Establishing Non-Stoichiometric Ti4O7 Assisted Asymmetrical C−C Coupling for Highly Energy-Efficient Electroreduction of Carbon Monoxide

Abstract

Exploring an appropriate support material for Cu-based electrocatalyst is conducive for stably producing multi-carbon chemicals from electroreduction of carbon monoxide. However, the insufficient metal-support adaptability and low conductivity of the support would hinder the C−C coupling capacity and energy efficiency. Herein, non-stoichiometric Ti₄O₇ was incorporated into Cu electrocatalysts (Cu−Ti₄O₇), and served as a highly conductive and stable support for highly energy-efficient electrochemical conversion of CO. The abundant oxygen vacancies originated from ordered lattice defects in Ti₄O₇ facilitate the water dissociation and the CO adsorption to accelerate the hydrogenation to *COH. The highly adaptable metal-support interface of Cu−Ti₄O₇ enables a direct asymmetrical C−C coupling between *CO on Cu and *COH on Ti₄O₇, which significantly lowers the reaction energy barrier for C₂₊ products formation. Additionally, the excellent electroconductivity of Ti₄O₇ benefits the reaction charge transfer through robust Cu/Ti₄O₇ interface for minimizing the energy loss.
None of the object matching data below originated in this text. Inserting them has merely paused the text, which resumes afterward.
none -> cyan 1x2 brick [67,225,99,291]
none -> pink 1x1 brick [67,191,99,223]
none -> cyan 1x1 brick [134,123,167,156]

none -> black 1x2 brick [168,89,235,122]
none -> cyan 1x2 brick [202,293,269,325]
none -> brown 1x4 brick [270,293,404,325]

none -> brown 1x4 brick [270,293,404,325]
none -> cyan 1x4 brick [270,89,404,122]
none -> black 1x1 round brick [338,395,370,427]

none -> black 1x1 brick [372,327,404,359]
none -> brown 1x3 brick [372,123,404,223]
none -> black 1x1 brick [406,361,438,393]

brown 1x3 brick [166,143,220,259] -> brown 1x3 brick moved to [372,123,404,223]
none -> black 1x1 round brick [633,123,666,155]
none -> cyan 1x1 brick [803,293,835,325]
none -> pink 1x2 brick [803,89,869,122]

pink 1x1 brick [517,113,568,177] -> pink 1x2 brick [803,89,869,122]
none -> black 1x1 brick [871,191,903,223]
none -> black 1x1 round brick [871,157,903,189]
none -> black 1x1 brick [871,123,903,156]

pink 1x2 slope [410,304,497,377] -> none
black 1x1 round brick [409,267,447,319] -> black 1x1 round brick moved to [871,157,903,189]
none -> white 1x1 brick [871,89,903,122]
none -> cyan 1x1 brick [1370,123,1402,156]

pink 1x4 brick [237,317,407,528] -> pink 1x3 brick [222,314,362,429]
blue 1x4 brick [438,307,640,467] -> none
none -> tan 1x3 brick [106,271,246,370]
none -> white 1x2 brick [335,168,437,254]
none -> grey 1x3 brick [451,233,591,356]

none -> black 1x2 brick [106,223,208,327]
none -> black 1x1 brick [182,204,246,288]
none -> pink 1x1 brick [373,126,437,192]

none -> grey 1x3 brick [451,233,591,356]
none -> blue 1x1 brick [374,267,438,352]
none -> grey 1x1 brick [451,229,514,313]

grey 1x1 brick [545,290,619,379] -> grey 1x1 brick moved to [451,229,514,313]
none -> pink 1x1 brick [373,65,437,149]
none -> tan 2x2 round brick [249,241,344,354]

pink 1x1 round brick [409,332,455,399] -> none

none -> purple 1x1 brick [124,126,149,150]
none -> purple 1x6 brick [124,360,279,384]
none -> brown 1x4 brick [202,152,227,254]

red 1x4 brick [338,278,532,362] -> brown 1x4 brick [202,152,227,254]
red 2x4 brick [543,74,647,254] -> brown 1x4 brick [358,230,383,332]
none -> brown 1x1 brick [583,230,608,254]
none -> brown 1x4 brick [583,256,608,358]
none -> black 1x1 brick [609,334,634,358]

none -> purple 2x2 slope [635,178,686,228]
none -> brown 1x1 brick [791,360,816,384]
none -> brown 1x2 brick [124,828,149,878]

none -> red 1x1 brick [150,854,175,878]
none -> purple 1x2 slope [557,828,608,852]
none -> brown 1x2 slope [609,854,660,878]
Thus, the optimized 20Cu−Ti₄O₇ catalyst exhibits an impressive selectivity of 96.4 % and ultrahigh energy efficiency of 45.1 % for multi-carbon products, along with a remarkable partial current density of 432.6 mA cm⁻². Our study underscores a novel C−C coupling strategy between Cu and the support material, advancing the development of Cu-supported catalysts for highly efficient electroreduction of carbon monoxide.